Grandparents and diamond advertisements tell us that this will be the stuff of our lives— birthday parties, anniversaries, engagements and honeymoons. I’ve always felt an odd combination of disdain, alienation, and wonder for all of it—wonder at how all of this meant so much to people. After my parents tore their marriage apart, after I was shuffled from one apartment to the next until, at 17, I threw myself into a world that seemed a mess of expectations and disappointments, I watched the ceremonies of people’s lives from a lonely distance. On the other side of a foggy window, I watched as women looked giddy at their engagement rings. I wondered how people took those awful family portraits at Sears and framed them on their bedside table. I wondered how they could hope for so little and so much.
Yes, I was a kid. A kid, it’s painfully obvious, who was scared shit of life. A kid who shaped the dream of her future around adventure and travel, but who wanted, at the root, to understand the meaning of that one-syllable word that everyone else seemed to know so naturally: Home. Home is what I wanted but thought I’d never find in my moving and traveling. So I looked ahead at the uncertain path before me and said: “At least I’m not ordinary.”
But I’ve changed a lot since those days, and I’ve come to understand that there is bravery in the ordinary. At the wedding in Boston I realized that maybe the most important passages we make are not our trips around the world but our rites of passage. Maybe what really sticks with us are these moments, ceremonial or otherwise, when we cross the few important thresholds that mark the maps of our lives.
I’ve come to believe that there’s a kind of grace that exists in life’s commitments that exists nowhere else. And travel, strangely enough, has taught me that. Everywhere, I’ve witnessed different versions of the same ceremonies, witnessed the ways in which people love and know each other. I have learned the pain of goodbyes and joy of reunions. And all of it has led me to this: I want to marry the man I love, have babies, a home. And I want to fight to keep those things from unraveling. As my boyfriend says, half-cynically, half-sweetly: “What else is there to do?”

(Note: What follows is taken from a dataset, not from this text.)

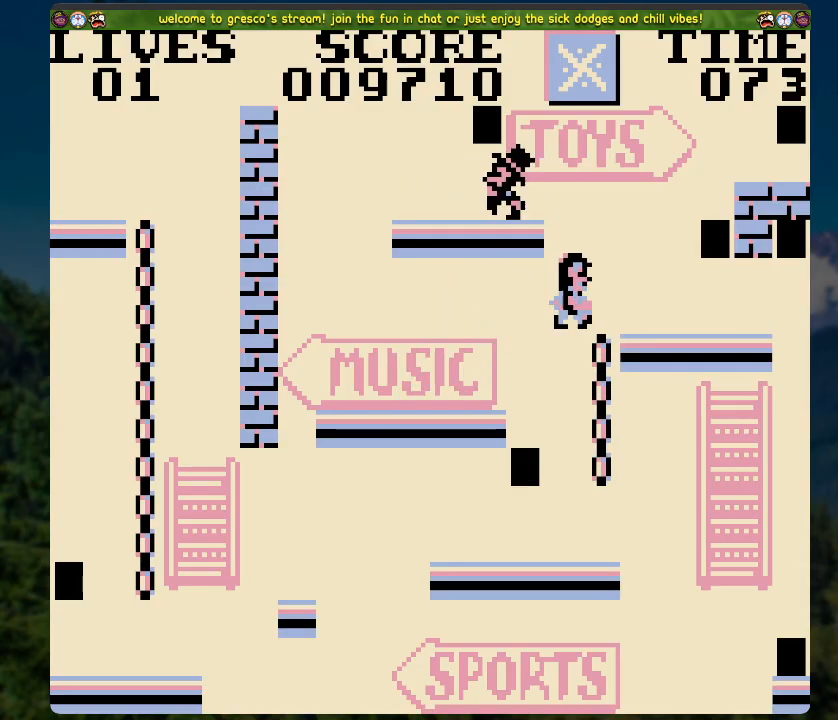
{"buttons": [], "left_stick": "center", "right_stick": "center", "events": [[101, "A", "up"], [101, "DPAD_RIGHT", "up"], [235, "DPAD_RIGHT", "down"], [486, "DPAD_RIGHT", "up"]]}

What else is there to do. This is the question that used to haunt me, and now brings a smile to my face. Six years ago, my father moved half way across the world; my boyfriend will literally be shipped off to war sometime this year. I live for the moments I have with these people, and the love that deepens through that time. It’s a love I didn’t know all that well growing up, the kind of love not of Neruda poems but of family dinners, of kids’ macaroni art. It’s the love that made the macho groomsmen tear up at my friend’s wedding as his little boy, the ring bearer, escorted his little girl, the flower girl, down the aisle. It’s the love that filled the hall with children’s screams and cries as the couple tried to say their vows, that rendered the groom so nervous and emotional he couldn’t repeat half of what the minister told him to.
I know I sound sentimental as hell. There’s really no poetry for this stuff, “no vocabulary, as T.S. Eliot wrote, “for love within a family, love that’s lived in but not looked at, love within the light of which all else is seen, the love within which all other love finds speech. That love is silent.”*
There’s certainly no blogging for it either.